A renewed federalism is not incompatible with a strong federal government, but it does remind us that a strong federal government does not need to be a large or intrusive federal government. It can be strong in the areas like defence and foreign policy where it needs to be to defend our common interests, and it can even invoke emergency powers in a crisis or use its criminal law, taxation, and trade and commerce powers to address common threats like climate change, but otherwise it should leave the provinces to shape their own economic and social policies without second-guessing or duplicating them.

The heirs of Pearsonian Liberalism and Diefenbaker’s “one Canada” Conservativism will no doubt bridle at this idea. It will sound to them like surrendering the idea of Canada as a country united from sea to sea under the billowing Maple Leaf (or Red Ensign, as the case may be). This was the atavistic emotional reservoir that Trudeau tried to tap into towards the end of the election. But as Jen Gerson wrote in the best English Canadian column about the 2021 election, “[r]ight down to the patronym, Trudeau’s appeal [was] a nostalgia for the pre-eminence of a plucky punch-above-its-weight nation that is long gone, or fading.”

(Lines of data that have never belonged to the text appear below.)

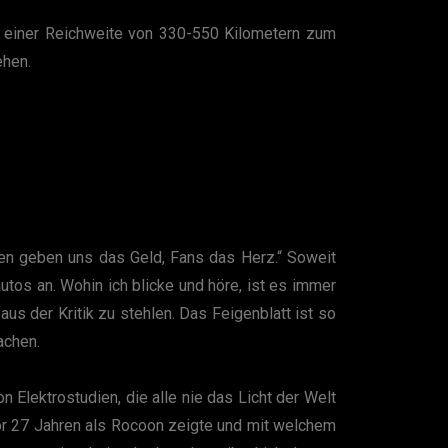
t einer Reichweite von 330-550 Kilometern zum
ehen.
en geben uns das Geld, Fans das Herz.“ Soweit
utos an. Wohin ich blicke und höre, ist es immer
us der Kritik zu stehlen. Das Feigenblatt ist so
achen.
 Elektrostudien, die alle nie das Licht der Welt
vor 27 Jahren als Rocoon zeigte und mit welchem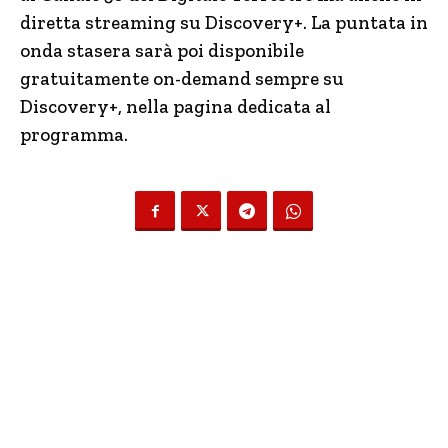
diretta streaming su Discovery+. La puntata in
onda stasera sarà poi disponibile
gratuitamente on-demand sempre su
Discovery+, nella pagina dedicata al
programma.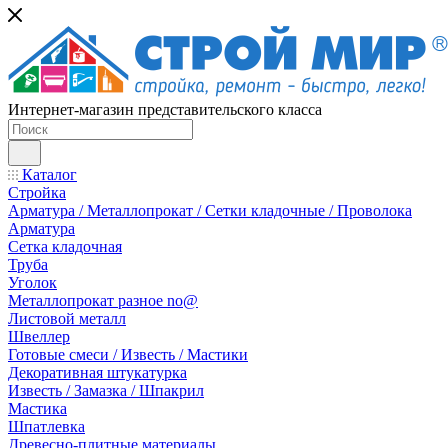
Интернет-магазин представительского класса
Каталог
Стройка
Арматура / Металлопрокат / Сетки кладочные / Проволока
Арматура
Сетка кладочная
Труба
Уголок
Металлопрокат разное no@
Листовой металл
Швеллер
Готовые смеси / Известь / Мастики
Декоративная штукатурка
Известь / Замазка / Шпакрил
Мастика
Шпатлевка
Древесно-плитные материалы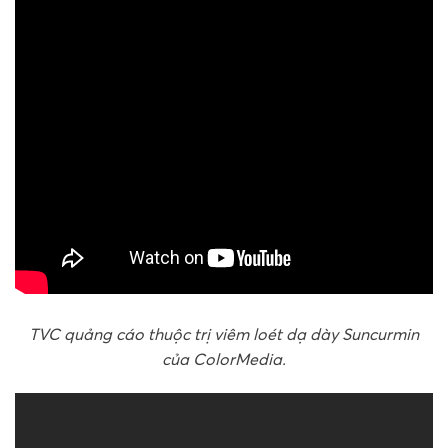
TVC quảng cáo thuộc trị viêm loét dạ dày Suncurmin
của ColorMedia.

In case the old guard hasn’t noticed, this is a different world and we are a different country, one far removed from the relatively homogenous Canada of the 1950s and 1960s in almost every conceivable way. You can’t transform a nation through policies of multiculturalism, regional development, Indigenous self-government, immigration, and the liberal individualism of the Charter and then turn around and demand that these newly empowered peoples keep their different views to themselves. Nor can you expect a diverse country spanning half a continent to accept a single idea of Canada dictated from the top floors of the concrete and glass towers of Ottawa and Toronto.

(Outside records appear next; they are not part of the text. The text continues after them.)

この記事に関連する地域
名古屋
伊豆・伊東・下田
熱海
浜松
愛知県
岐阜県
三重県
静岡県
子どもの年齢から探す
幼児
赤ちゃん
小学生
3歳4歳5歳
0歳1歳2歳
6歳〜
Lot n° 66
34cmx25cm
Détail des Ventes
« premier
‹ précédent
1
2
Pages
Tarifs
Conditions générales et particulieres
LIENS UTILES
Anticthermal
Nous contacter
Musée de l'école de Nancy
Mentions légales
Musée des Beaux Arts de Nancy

The nostalgists among our elites may see a recommitment to real federalism as a counsel of national defeat; I would encourage them to see it as coming to terms with a reality they helped create.

Howard Anglin

Howard Anglin is a doctoral student at Oxford University. He was previously Deputy Chief of Staff to Prime Minister Stephen Harper, Principal Secretary to the Premier of Alberta, Jason Kenney, and a lawyer in New York, London, and Washington, DC.